### TASK DIRECTIONS
Return the data exactly, apart from leaving out the pictures.
-- Opening Marker --
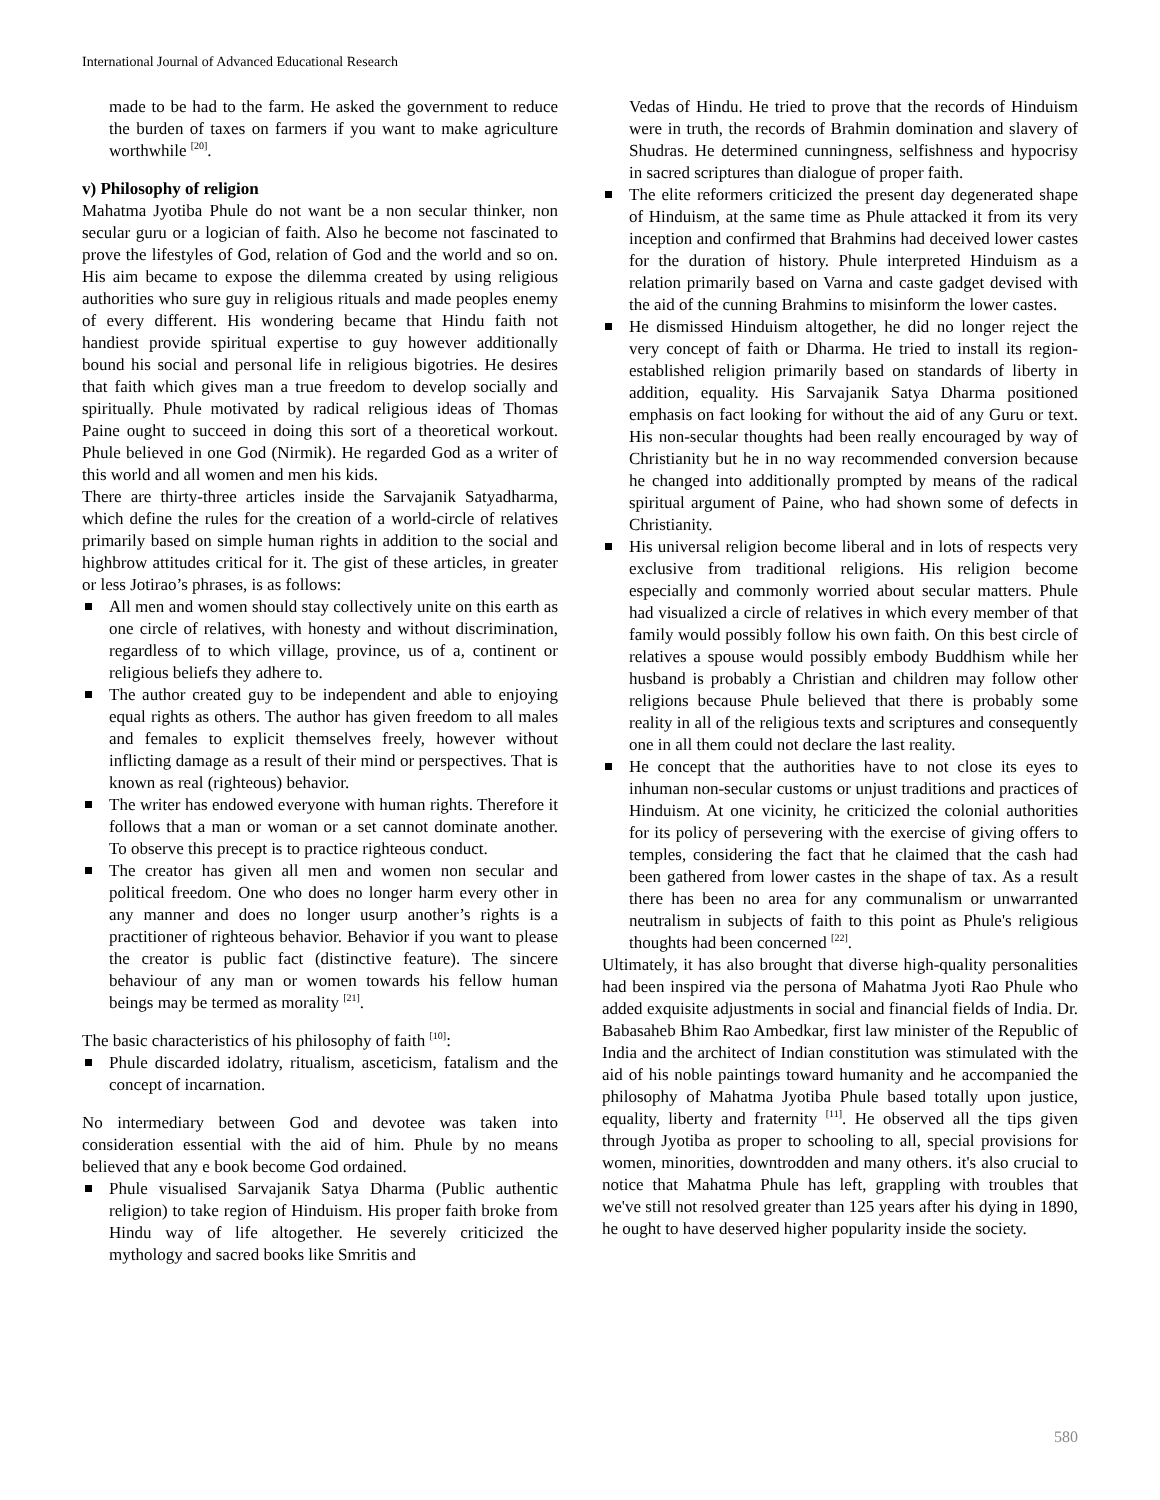International Journal of Advanced Educational Research
made to be had to the farm. He asked the government to reduce the burden of taxes on farmers if you want to make agriculture worthwhile <sup>[20]</sup>.
v) Philosophy of religion
Mahatma Jyotiba Phule do not want be a non secular thinker, non secular guru or a logician of faith. Also he become not fascinated to prove the lifestyles of God, relation of God and the world and so on. His aim became to expose the dilemma created by using religious authorities who sure guy in religious rituals and made peoples enemy of every different. His wondering became that Hindu faith not handiest provide spiritual expertise to guy however additionally bound his social and personal life in religious bigotries. He desires that faith which gives man a true freedom to develop socially and spiritually. Phule motivated by radical religious ideas of Thomas Paine ought to succeed in doing this sort of a theoretical workout. Phule believed in one God (Nirmik). He regarded God as a writer of this world and all women and men his kids.
There are thirty-three articles inside the Sarvajanik Satyadharma, which define the rules for the creation of a world-circle of relatives primarily based on simple human rights in addition to the social and highbrow attitudes critical for it. The gist of these articles, in greater or less Jotirao’s phrases, is as follows:
All men and women should stay collectively unite on this earth as one circle of relatives, with honesty and without discrimination, regardless of to which village, province, us of a, continent or religious beliefs they adhere to.
The author created guy to be independent and able to enjoying equal rights as others. The author has given freedom to all males and females to explicit themselves freely, however without inflicting damage as a result of their mind or perspectives. That is known as real (righteous) behavior.
The writer has endowed everyone with human rights. Therefore it follows that a man or woman or a set cannot dominate another. To observe this precept is to practice righteous conduct.
The creator has given all men and women non secular and political freedom. One who does no longer harm every other in any manner and does no longer usurp another’s rights is a practitioner of righteous behavior. Behavior if you want to please the creator is public fact (distinctive feature). The sincere behaviour of any man or women towards his fellow human beings may be termed as morality <sup>[21]</sup>.
The basic characteristics of his philosophy of faith <sup>[10]</sup>:
Phule discarded idolatry, ritualism, asceticism, fatalism and the concept of incarnation.
No intermediary between God and devotee was taken into consideration essential with the aid of him. Phule by no means believed that any e book become God ordained.
Phule visualised Sarvajanik Satya Dharma (Public authentic religion) to take region of Hinduism. His proper faith broke from Hindu way of life altogether. He severely criticized the mythology and sacred books like Smritis and
Vedas of Hindu. He tried to prove that the records of Hinduism were in truth, the records of Brahmin domination and slavery of Shudras. He determined cunningness, selfishness and hypocrisy in sacred scriptures than dialogue of proper faith.
The elite reformers criticized the present day degenerated shape of Hinduism, at the same time as Phule attacked it from its very inception and confirmed that Brahmins had deceived lower castes for the duration of history. Phule interpreted Hinduism as a relation primarily based on Varna and caste gadget devised with the aid of the cunning Brahmins to misinform the lower castes.
He dismissed Hinduism altogether, he did no longer reject the very concept of faith or Dharma. He tried to install its region-established religion primarily based on standards of liberty in addition, equality. His Sarvajanik Satya Dharma positioned emphasis on fact looking for without the aid of any Guru or text. His non-secular thoughts had been really encouraged by way of Christianity but he in no way recommended conversion because he changed into additionally prompted by means of the radical spiritual argument of Paine, who had shown some of defects in Christianity.
His universal religion become liberal and in lots of respects very exclusive from traditional religions. His religion become especially and commonly worried about secular matters. Phule had visualized a circle of relatives in which every member of that family would possibly follow his own faith. On this best circle of relatives a spouse would possibly embody Buddhism while her husband is probably a Christian and children may follow other religions because Phule believed that there is probably some reality in all of the religious texts and scriptures and consequently one in all them could not declare the last reality.
He concept that the authorities have to not close its eyes to inhuman non-secular customs or unjust traditions and practices of Hinduism. At one vicinity, he criticized the colonial authorities for its policy of persevering with the exercise of giving offers to temples, considering the fact that he claimed that the cash had been gathered from lower castes in the shape of tax. As a result there has been no area for any communalism or unwarranted neutralism in subjects of faith to this point as Phule's religious thoughts had been concerned <sup>[22]</sup>.
Ultimately, it has also brought that diverse high-quality personalities had been inspired via the persona of Mahatma Jyoti Rao Phule who added exquisite adjustments in social and financial fields of India. Dr. Babasaheb Bhim Rao Ambedkar, first law minister of the Republic of India and the architect of Indian constitution was stimulated with the aid of his noble paintings toward humanity and he accompanied the philosophy of Mahatma Jyotiba Phule based totally upon justice, equality, liberty and fraternity <sup>[11]</sup>. He observed all the tips given through Jyotiba as proper to schooling to all, special provisions for women, minorities, downtrodden and many others. it's also crucial to notice that Mahatma Phule has left, grappling with troubles that we've still not resolved greater than 125 years after his dying in 1890, he ought to have deserved higher popularity inside the society.
580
-- Closing Marker --
### SOLUTION TO THE PROBLEM
International Journal of Advanced Educational Research
made to be had to the farm. He asked the government to reduce the burden of taxes on farmers if you want to make agriculture worthwhile <sup>[20]</sup>.
v) Philosophy of religion
Mahatma Jyotiba Phule do not want be a non secular thinker, non secular guru or a logician of faith. Also he become not fascinated to prove the lifestyles of God, relation of God and the world and so on. His aim became to expose the dilemma created by using religious authorities who sure guy in religious rituals and made peoples enemy of every different. His wondering became that Hindu faith not handiest provide spiritual expertise to guy however additionally bound his social and personal life in religious bigotries. He desires that faith which gives man a true freedom to develop socially and spiritually. Phule motivated by radical religious ideas of Thomas Paine ought to succeed in doing this sort of a theoretical workout. Phule believed in one God (Nirmik). He regarded God as a writer of this world and all women and men his kids.
There are thirty-three articles inside the Sarvajanik Satyadharma, which define the rules for the creation of a world-circle of relatives primarily based on simple human rights in addition to the social and highbrow attitudes critical for it. The gist of these articles, in greater or less Jotirao’s phrases, is as follows:
All men and women should stay collectively unite on this earth as one circle of relatives, with honesty and without discrimination, regardless of to which village, province, us of a, continent or religious beliefs they adhere to.
The author created guy to be independent and able to enjoying equal rights as others. The author has given freedom to all males and females to explicit themselves freely, however without inflicting damage as a result of their mind or perspectives. That is known as real (righteous) behavior.
The writer has endowed everyone with human rights. Therefore it follows that a man or woman or a set cannot dominate another. To observe this precept is to practice righteous conduct.
The creator has given all men and women non secular and political freedom. One who does no longer harm every other in any manner and does no longer usurp another’s rights is a practitioner of righteous behavior. Behavior if you want to please the creator is public fact (distinctive feature). The sincere behaviour of any man or women towards his fellow human beings may be termed as morality <sup>[21]</sup>.
The basic characteristics of his philosophy of faith <sup>[10]</sup>:
Phule discarded idolatry, ritualism, asceticism, fatalism and the concept of incarnation.
No intermediary between God and devotee was taken into consideration essential with the aid of him. Phule by no means believed that any e book become God ordained.
Phule visualised Sarvajanik Satya Dharma (Public authentic religion) to take region of Hinduism. His proper faith broke from Hindu way of life altogether. He severely criticized the mythology and sacred books like Smritis and
Vedas of Hindu. He tried to prove that the records of Hinduism were in truth, the records of Brahmin domination and slavery of Shudras. He determined cunningness, selfishness and hypocrisy in sacred scriptures than dialogue of proper faith.
The elite reformers criticized the present day degenerated shape of Hinduism, at the same time as Phule attacked it from its very inception and confirmed that Brahmins had deceived lower castes for the duration of history. Phule interpreted Hinduism as a relation primarily based on Varna and caste gadget devised with the aid of the cunning Brahmins to misinform the lower castes.
He dismissed Hinduism altogether, he did no longer reject the very concept of faith or Dharma. He tried to install its region-established religion primarily based on standards of liberty in addition, equality. His Sarvajanik Satya Dharma positioned emphasis on fact looking for without the aid of any Guru or text. His non-secular thoughts had been really encouraged by way of Christianity but he in no way recommended conversion because he changed into additionally prompted by means of the radical spiritual argument of Paine, who had shown some of defects in Christianity.
His universal religion become liberal and in lots of respects very exclusive from traditional religions. His religion become especially and commonly worried about secular matters. Phule had visualized a circle of relatives in which every member of that family would possibly follow his own faith. On this best circle of relatives a spouse would possibly embody Buddhism while her husband is probably a Christian and children may follow other religions because Phule believed that there is probably some reality in all of the religious texts and scriptures and consequently one in all them could not declare the last reality.
He concept that the authorities have to not close its eyes to inhuman non-secular customs or unjust traditions and practices of Hinduism. At one vicinity, he criticized the colonial authorities for its policy of persevering with the exercise of giving offers to temples, considering the fact that he claimed that the cash had been gathered from lower castes in the shape of tax. As a result there has been no area for any communalism or unwarranted neutralism in subjects of faith to this point as Phule's religious thoughts had been concerned <sup>[22]</sup>.
Ultimately, it has also brought that diverse high-quality personalities had been inspired via the persona of Mahatma Jyoti Rao Phule who added exquisite adjustments in social and financial fields of India. Dr. Babasaheb Bhim Rao Ambedkar, first law minister of the Republic of India and the architect of Indian constitution was stimulated with the aid of his noble paintings toward humanity and he accompanied the philosophy of Mahatma Jyotiba Phule based totally upon justice, equality, liberty and fraternity <sup>[11]</sup>. He observed all the tips given through Jyotiba as proper to schooling to all, special provisions for women, minorities, downtrodden and many others. it's also crucial to notice that Mahatma Phule has left, grappling with troubles that we've still not resolved greater than 125 years after his dying in 1890, he ought to have deserved higher popularity inside the society.
580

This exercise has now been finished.